TASKS FOR THIS EXERCISE:
1. Please duplicate the text of the Arsia Mons cloud passage between "Before dawn, a" and "in this season.", inclusive.
2. Write the next part of the Arsia Mons cloud passage, picking up after its final sentence.

DOCUMENT SECTION:

This ‘Arsia Mons Elongated Cloud’ (AMEC) appears to develop every morning during the spring and summer seasons.

Read more from Lewis Dartnell, including a guide to the Asteroid Belt and a look at electronic propulsion of spacecraft.

The Arsia Mons Elongated Cloud. Credit: ESA/DLR/FU Berlin/J. Cowart, CC BY-SA 3.0 IGO
The Arsia Mons Elongated Cloud. Credit: ESA/DLR/FU Berlin/J. Cowart, CC BY-SA 3.0 IGO

Before dawn, a circular head of cloud, around 125km across, emerges over the western flank of the mountain, which then after sunrise extends rapidly westwards with the prevailing winds – moving at over 600km/h.

Eventually this thin tail of cloud reaches almost 1,800km, wrapped around the planet. By midday the air has warmed enough that the entire stretch of cloud evaporates and disappears.

Next morning, the cycle repeats again until the end of summer. The cloud stands out because the Arsia Mons volcano seems to be the only spot on Mars where water ice clouds form regularly in this season.

INPUT DATA:
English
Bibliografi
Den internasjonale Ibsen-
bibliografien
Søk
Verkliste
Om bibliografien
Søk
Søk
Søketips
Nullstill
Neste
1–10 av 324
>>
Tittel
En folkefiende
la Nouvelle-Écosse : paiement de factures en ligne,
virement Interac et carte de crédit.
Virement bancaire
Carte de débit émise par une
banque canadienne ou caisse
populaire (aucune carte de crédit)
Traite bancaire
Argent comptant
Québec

EXERCISE ANSWERS:
1.
Before dawn, a circular head of cloud, around 125km across, emerges over the western flank of the mountain, which then after sunrise extends rapidly westwards with the prevailing winds – moving at over 600km/h.

Eventually this thin tail of cloud reaches almost 1,800km, wrapped around the planet. By midday the air has warmed enough that the entire stretch of cloud evaporates and disappears.

Next morning, the cycle repeats again until the end of summer. The cloud stands out because the Arsia Mons volcano seems to be the only spot on Mars where water ice clouds form regularly in this season.

2.
Images of the Arsia Mons Elongated Cloud captured on 17 and 19 July 2020 by the Visual Monitoring Camera (VMC) on Mars Express. Credit: ESA/GCP/UPV/EHU Bilbao
Images of the Arsia Mons Elongated Cloud captured on 17 and 19 July 2020 by the Visual Monitoring Camera (VMC) on Mars Express. Credit: ESA/GCP/UPV/EHU Bilbao

The team first spotted the curious cloud in 2018, and then – by checking back through archived imagery from a handful of different missions – realised it had been observed by orbiting spacecraft for years but no one had noticed it in the photographs.

What they think is happening is that relatively moist air is forced to ascend in updrafts driven by winds on Mars blowing along the mountain slopes, until water ice crystals form in the very low temperatures and then high-altitude winds blow them into a long streak.

The reason this extremely long cloud had gone previously unnoticed was a problem of timing.

Most orbiter probes sent to Mars have operated in a ‘Sun synchronous orbit’ – a polar orbit aligned such that the satellite passes over each point on the surface at the same time of day.

Two views of Arsia Monscaptured by NASA's Mars Global Surveyor. Credit: NASA/MOLA Science Team
Two views of Arsia Monscaptured by NASA’s Mars Global Surveyor. Credit: NASA/MOLA Science Team

This is useful for imaging because the illumination angle on surface features is always the same.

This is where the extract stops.